Discussion in 'Strategy Building' started by danmb280, May 6, 2007.

  1. danmb280


    I'm currently working on a mean reversion strategy and wanted to get opinions on how to filter out stocks that are trending too strongly.

    I was trying to use the ADX(14) as a filter and only take the trade if adx(14)<25 but that didnt work well. I also played around with the ADX lookback period from 14 to 30 but that didnt do much either.

    Any help is greatly appreciated
  2. You've got it backwards. Focus on holding the trending stocks and filter out the mean-reverters.
  3. Detrending means removing the drift (subtracting the centered average):

    PriceClose *minus* SMA(Period/2)

    The output is a highly mean reverting series.
  4. danmb280


    Would you be able to give me an example?

    Lets say the stock price is 83.50 and the SMA line I use for the bollinger band is a 200MA.

    What's the output and how is it used?

  5. You would run your mean reversion system over the detrended series. Attached is an example chart, except here I divided price by the centered SMA, instead of subtracting.
  6. KS96


    Define "trending too stronlgy" and I'll give you the formula.
  7. danmb280


    stocks that will not break through and continue through a Bollinger Band that's 2 dev from a 200ma on a intraday 1 or 5 min chart.
  8. Stocks do not revert to a "mean"...
    This is statistically bogus TA type thinking.

    But stocks MAY revert to a medium term historical ratio...
    ** Set by an efficient market **...
    Versus another stock or index or universe.
  9. danmb280


    I do appreciate everybody's comments on this thread,but Im beginning to feel somewhat lost as I do not have a background in physics, mathematics or statistics.
  10. onelot


    You're being too literal. Hedge funds and traders commonly use the term "mean reversion" for strategy description, it isn't just TA.

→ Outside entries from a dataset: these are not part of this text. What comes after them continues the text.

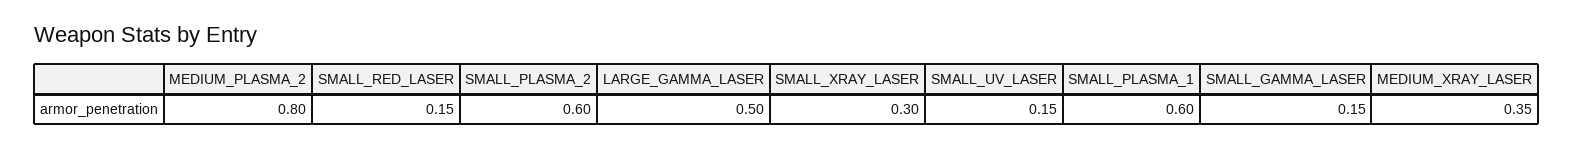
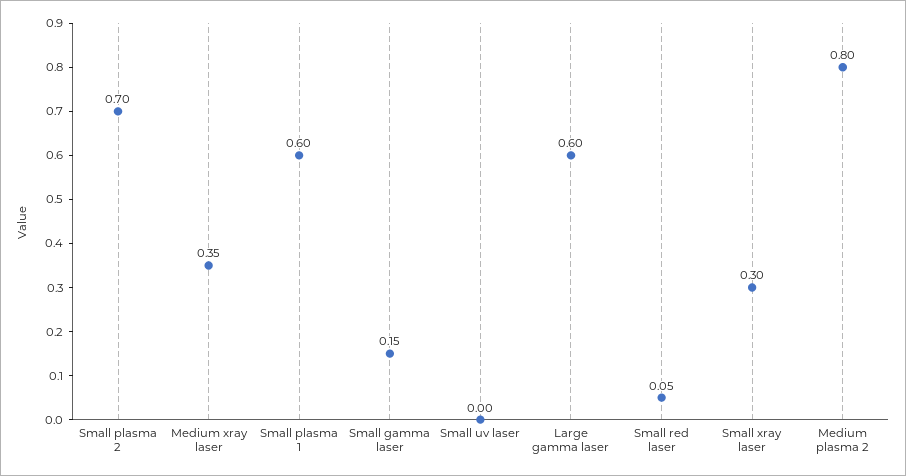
  {
    "MEDIUM_PLASMA_2": 0.8,
-   "SMALL_RED_LASER": 0.15,
+   "SMALL_RED_LASER": 0.05,
-   "SMALL_PLASMA_2": 0.6,
+   "SMALL_PLASMA_2": 0.7,
-   "LARGE_GAMMA_LASER": 0.5,
+   "LARGE_GAMMA_LASER": 0.6,
    "SMALL_XRAY_LASER": 0.3,
-   "SMALL_UV_LASER": 0.15,
+   "SMALL_UV_LASER": 0,
    "SMALL_PLASMA_1": 0.6,
    "SMALL_GAMMA_LASER": 0.15,
    "MEDIUM_XRAY_LASER": 0.35
  }

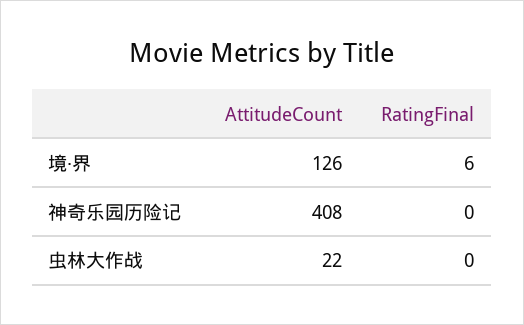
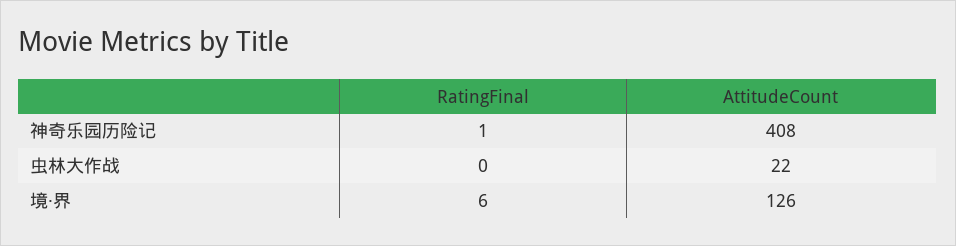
  {
    "AttitudeCount": {
      "境·界": 126,
      "神奇乐园历险记": 408,
      "虫林大作战": 22
    },
    "RatingFinal": {
      "境·界": 6,
-     "神奇乐园历险记": 0,
+     "神奇乐园历险记": 1,
      "虫林大作战": 0
    }
  }

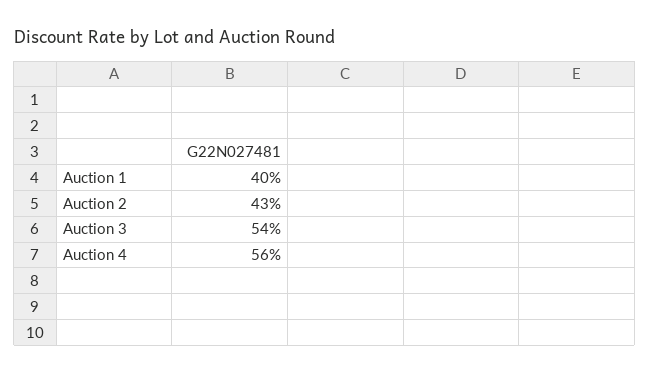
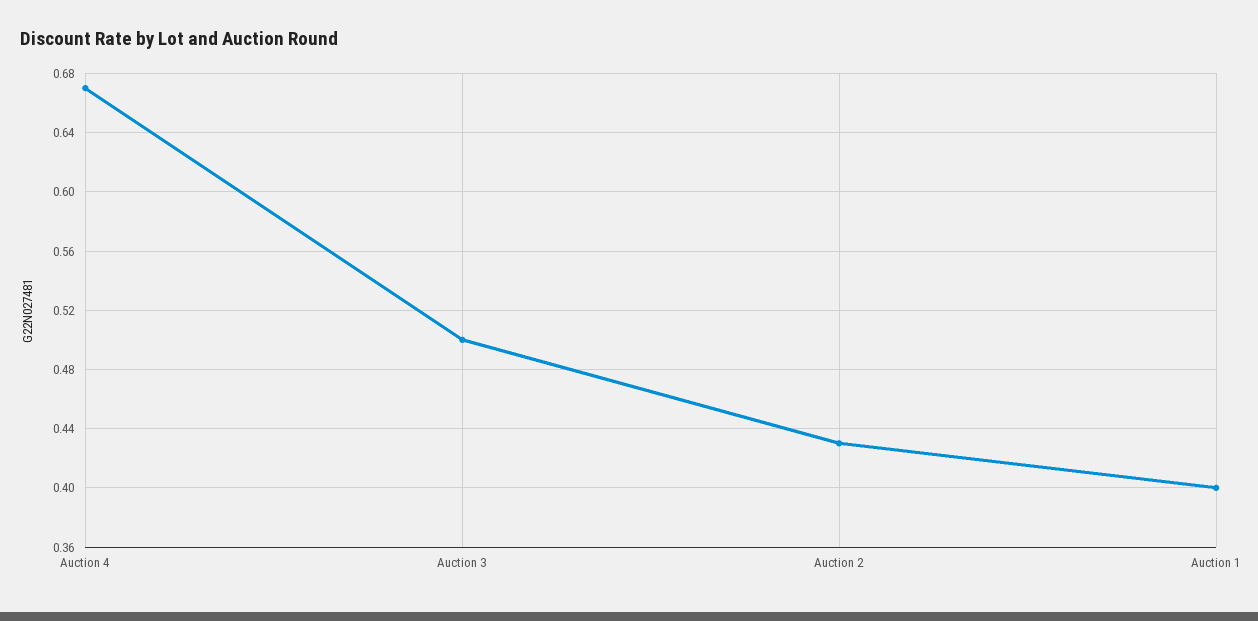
  {
    "Auction 1": 0.4,
    "Auction 2": 0.43,
-   "Auction 3": 0.54,
+   "Auction 3": 0.5,
-   "Auction 4": 0.56
+   "Auction 4": 0.67
  }

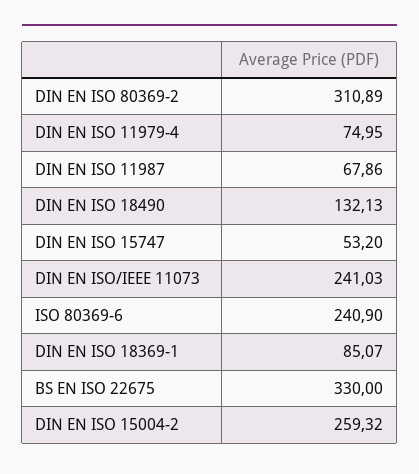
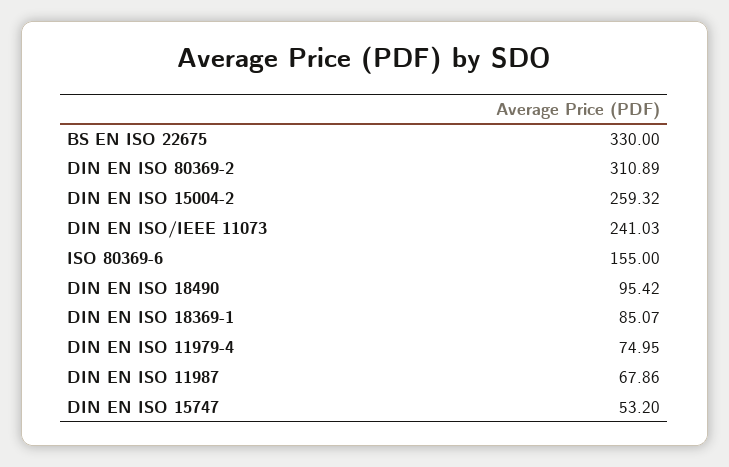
  {
    "DIN EN ISO 80369-2": 310.89,
    "DIN EN ISO 11979-4": 74.95,
    "DIN EN ISO 11987": 67.86,
-   "DIN EN ISO 18490": 132.13,
+   "DIN EN ISO 18490": 95.42,
    "DIN EN ISO 15747": 53.2,
    "DIN EN ISO/IEEE 11073": 241.03,
-   "ISO 80369-6": 240.9,
+   "ISO 80369-6": 155,
    "DIN EN ISO 18369-1": 85.07,
    "BS EN ISO 22675": 330,
    "DIN EN ISO 15004-2": 259.32
  }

    Second, don't agree with your elaboration. Stocks can revert to more than just "historical ratios", especially in the extreme short term. Also, depenendency on other stocks or indices or "universes" aren't required. I say this based on trading multiple profitable mean reversion strategies, not based on overly-technical pseudo-quant definitions. Profitability is what the OP is after so spare him the pretention.

    To OP: you don't need one [background in math]. QuantPlus is being a little too intelectual for the convo.